(Stored data entries)
-----

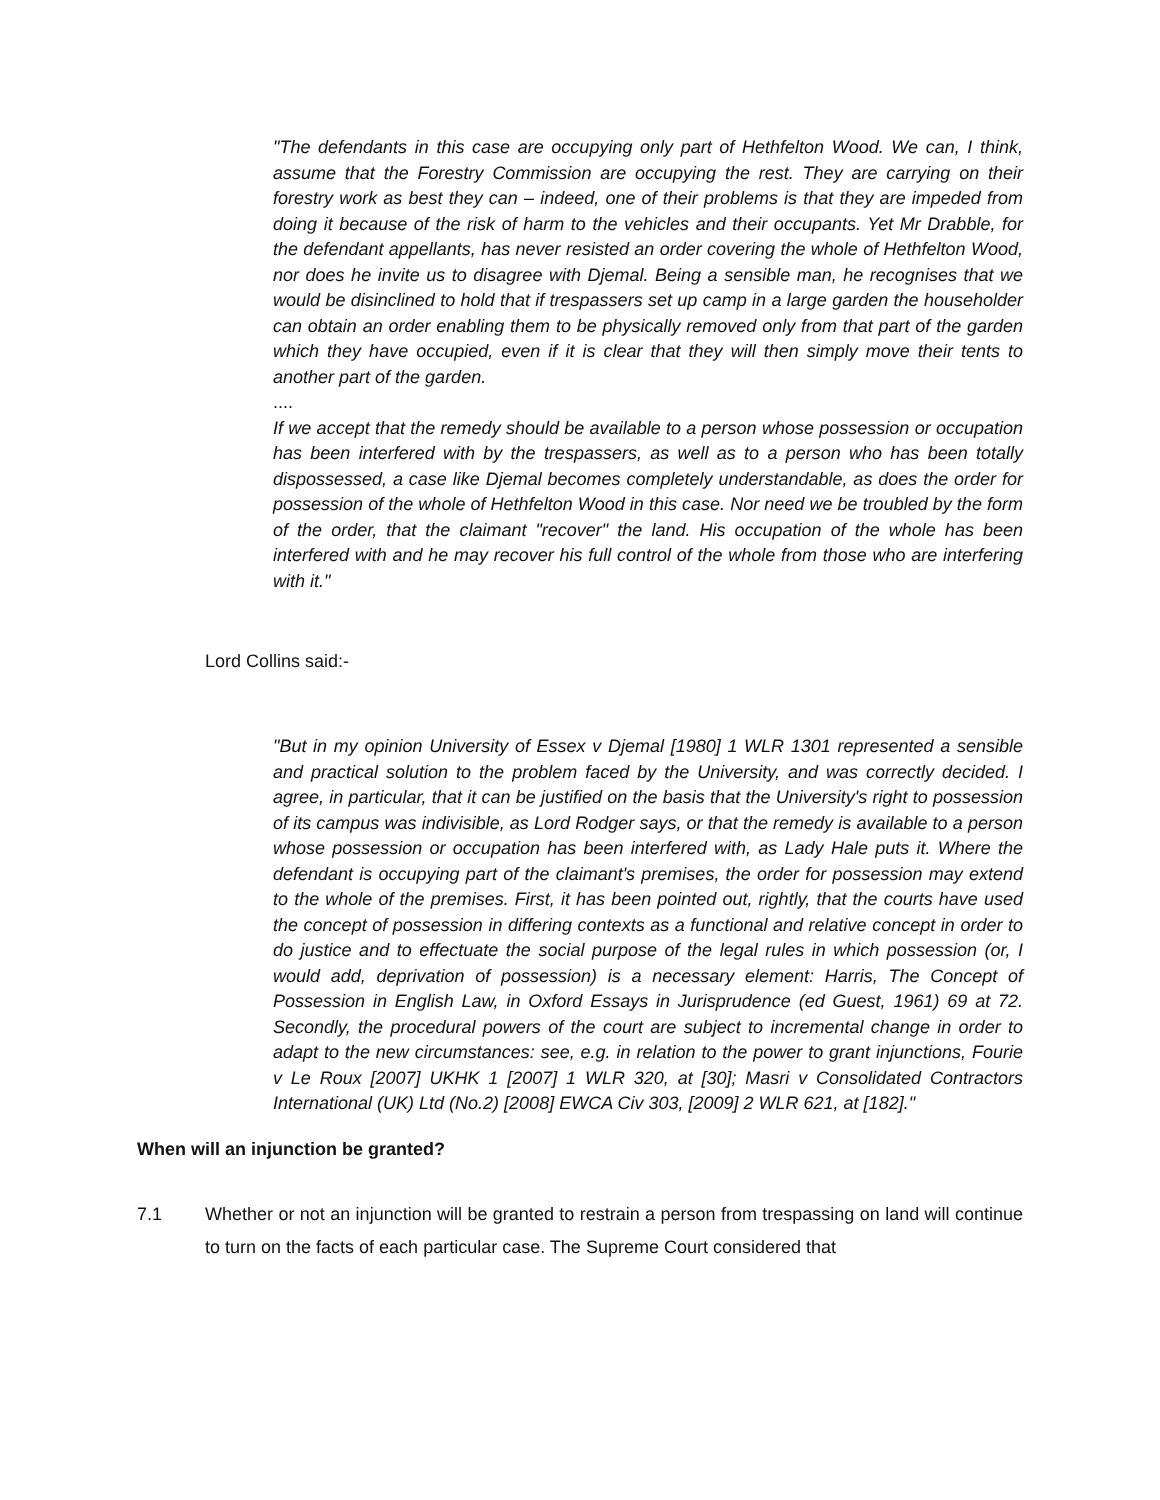"The defendants in this case are occupying only part of Hethfelton Wood. We can, I think, assume that the Forestry Commission are occupying the rest. They are carrying on their forestry work as best they can – indeed, one of their problems is that they are impeded from doing it because of the risk of harm to the vehicles and their occupants. Yet Mr Drabble, for the defendant appellants, has never resisted an order covering the whole of Hethfelton Wood, nor does he invite us to disagree with Djemal. Being a sensible man, he recognises that we would be disinclined to hold that if trespassers set up camp in a large garden the householder can obtain an order enabling them to be physically removed only from that part of the garden which they have occupied, even if it is clear that they will then simply move their tents to another part of the garden.
....
If we accept that the remedy should be available to a person whose possession or occupation has been interfered with by the trespassers, as well as to a person who has been totally dispossessed, a case like Djemal becomes completely understandable, as does the order for possession of the whole of Hethfelton Wood in this case. Nor need we be troubled by the form of the order, that the claimant "recover" the land. His occupation of the whole has been interfered with and he may recover his full control of the whole from those who are interfering with it."
Lord Collins said:-
"But in my opinion University of Essex v Djemal [1980] 1 WLR 1301 represented a sensible and practical solution to the problem faced by the University, and was correctly decided. I agree, in particular, that it can be justified on the basis that the University's right to possession of its campus was indivisible, as Lord Rodger says, or that the remedy is available to a person whose possession or occupation has been interfered with, as Lady Hale puts it. Where the defendant is occupying part of the claimant's premises, the order for possession may extend to the whole of the premises. First, it has been pointed out, rightly, that the courts have used the concept of possession in differing contexts as a functional and relative concept in order to do justice and to effectuate the social purpose of the legal rules in which possession (or, I would add, deprivation of possession) is a necessary element: Harris, The Concept of Possession in English Law, in Oxford Essays in Jurisprudence (ed Guest, 1961) 69 at 72. Secondly, the procedural powers of the court are subject to incremental change in order to adapt to the new circumstances: see, e.g. in relation to the power to grant injunctions, Fourie v Le Roux [2007] UKHK 1 [2007] 1 WLR 320, at [30]; Masri v Consolidated Contractors International (UK) Ltd (No.2) [2008] EWCA Civ 303, [2009] 2 WLR 621, at [182]."
When will an injunction be granted?
7.1 Whether or not an injunction will be granted to restrain a person from trespassing on land will continue to turn on the facts of each particular case. The Supreme Court considered that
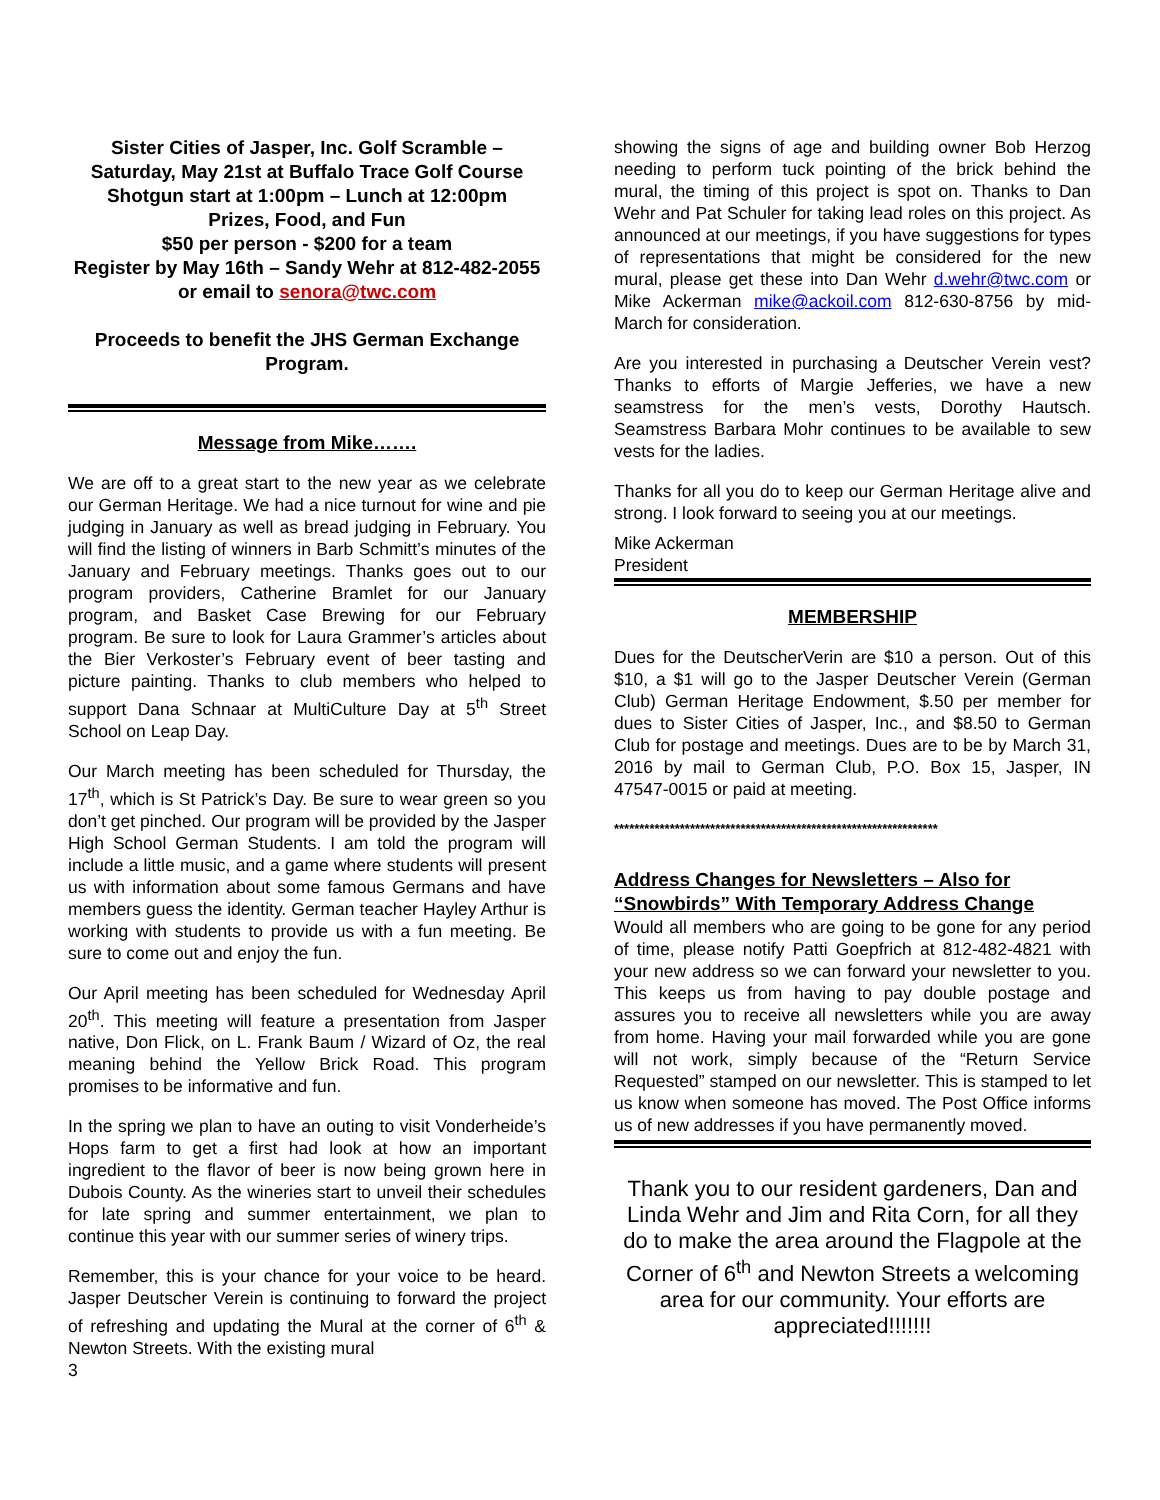Sister Cities of Jasper, Inc. Golf Scramble – Saturday, May 21st at Buffalo Trace Golf Course
Shotgun start at 1:00pm – Lunch at 12:00pm
Prizes, Food, and Fun
$50 per person - $200 for a team
Register by May 16th – Sandy Wehr at 812-482-2055 or email to senora@twc.com
Proceeds to benefit the JHS German Exchange Program.
Message from Mike…….
We are off to a great start to the new year as we celebrate our German Heritage. We had a nice turnout for wine and pie judging in January as well as bread judging in February. You will find the listing of winners in Barb Schmitt’s minutes of the January and February meetings. Thanks goes out to our program providers, Catherine Bramlet for our January program, and Basket Case Brewing for our February program. Be sure to look for Laura Grammer’s articles about the Bier Verkoster’s February event of beer tasting and picture painting. Thanks to club members who helped to support Dana Schnaar at MultiCulture Day at 5<sup>th</sup> Street School on Leap Day.
Our March meeting has been scheduled for Thursday, the 17<sup>th</sup>, which is St Patrick’s Day. Be sure to wear green so you don’t get pinched. Our program will be provided by the Jasper High School German Students. I am told the program will include a little music, and a game where students will present us with information about some famous Germans and have members guess the identity. German teacher Hayley Arthur is working with students to provide us with a fun meeting. Be sure to come out and enjoy the fun.
Our April meeting has been scheduled for Wednesday April 20<sup>th</sup>. This meeting will feature a presentation from Jasper native, Don Flick, on L. Frank Baum / Wizard of Oz, the real meaning behind the Yellow Brick Road. This program promises to be informative and fun.
In the spring we plan to have an outing to visit Vonderheide’s Hops farm to get a first had look at how an important ingredient to the flavor of beer is now being grown here in Dubois County. As the wineries start to unveil their schedules for late spring and summer entertainment, we plan to continue this year with our summer series of winery trips.
Remember, this is your chance for your voice to be heard. Jasper Deutscher Verein is continuing to forward the project of refreshing and updating the Mural at the corner of 6<sup>th</sup> & Newton Streets. With the existing mural
3
showing the signs of age and building owner Bob Herzog needing to perform tuck pointing of the brick behind the mural, the timing of this project is spot on. Thanks to Dan Wehr and Pat Schuler for taking lead roles on this project. As announced at our meetings, if you have suggestions for types of representations that might be considered for the new mural, please get these into Dan Wehr d.wehr@twc.com or Mike Ackerman mike@ackoil.com 812-630-8756 by mid- March for consideration.
Are you interested in purchasing a Deutscher Verein vest? Thanks to efforts of Margie Jefferies, we have a new seamstress for the men’s vests, Dorothy Hautsch. Seamstress Barbara Mohr continues to be available to sew vests for the ladies.
Thanks for all you do to keep our German Heritage alive and strong. I look forward to seeing you at our meetings.
Mike Ackerman
President
MEMBERSHIP
Dues for the DeutscherVerin are $10 a person. Out of this $10, a $1 will go to the Jasper Deutscher Verein (German Club) German Heritage Endowment, $.50 per member for dues to Sister Cities of Jasper, Inc., and $8.50 to German Club for postage and meetings. Dues are to be by March 31, 2016 by mail to German Club, P.O. Box 15, Jasper, IN 47547-0015 or paid at meeting.
****************************************************************
Address Changes for Newsletters – Also for “Snowbirds” With Temporary Address Change
Would all members who are going to be gone for any period of time, please notify Patti Goepfrich at 812-482-4821 with your new address so we can forward your newsletter to you. This keeps us from having to pay double postage and assures you to receive all newsletters while you are away from home. Having your mail forwarded while you are gone will not work, simply because of the “Return Service Requested” stamped on our newsletter. This is stamped to let us know when someone has moved. The Post Office informs us of new addresses if you have permanently moved.
Thank you to our resident gardeners, Dan and Linda Wehr and Jim and Rita Corn, for all they do to make the area around the Flagpole at the Corner of 6<sup>th</sup> and Newton Streets a welcoming area for our community. Your efforts are appreciated!!!!!!!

-----

> What needs to be done
From the records above, copy each line where the word "efforts" can be found.

> Exercise answer
Are you interested in purchasing a Deutscher Verein vest? Thanks to efforts of Margie Jefferies, we have a new seamstress for the men’s vests, Dorothy Hautsch. Seamstress Barbara Mohr continues to be available to sew vests for the ladies.
Thank you to our resident gardeners, Dan and Linda Wehr and Jim and Rita Corn, for all they do to make the area around the Flagpole at the Corner of 6<sup>th</sup> and Newton Streets a welcoming area for our community. Your efforts are appreciated!!!!!!!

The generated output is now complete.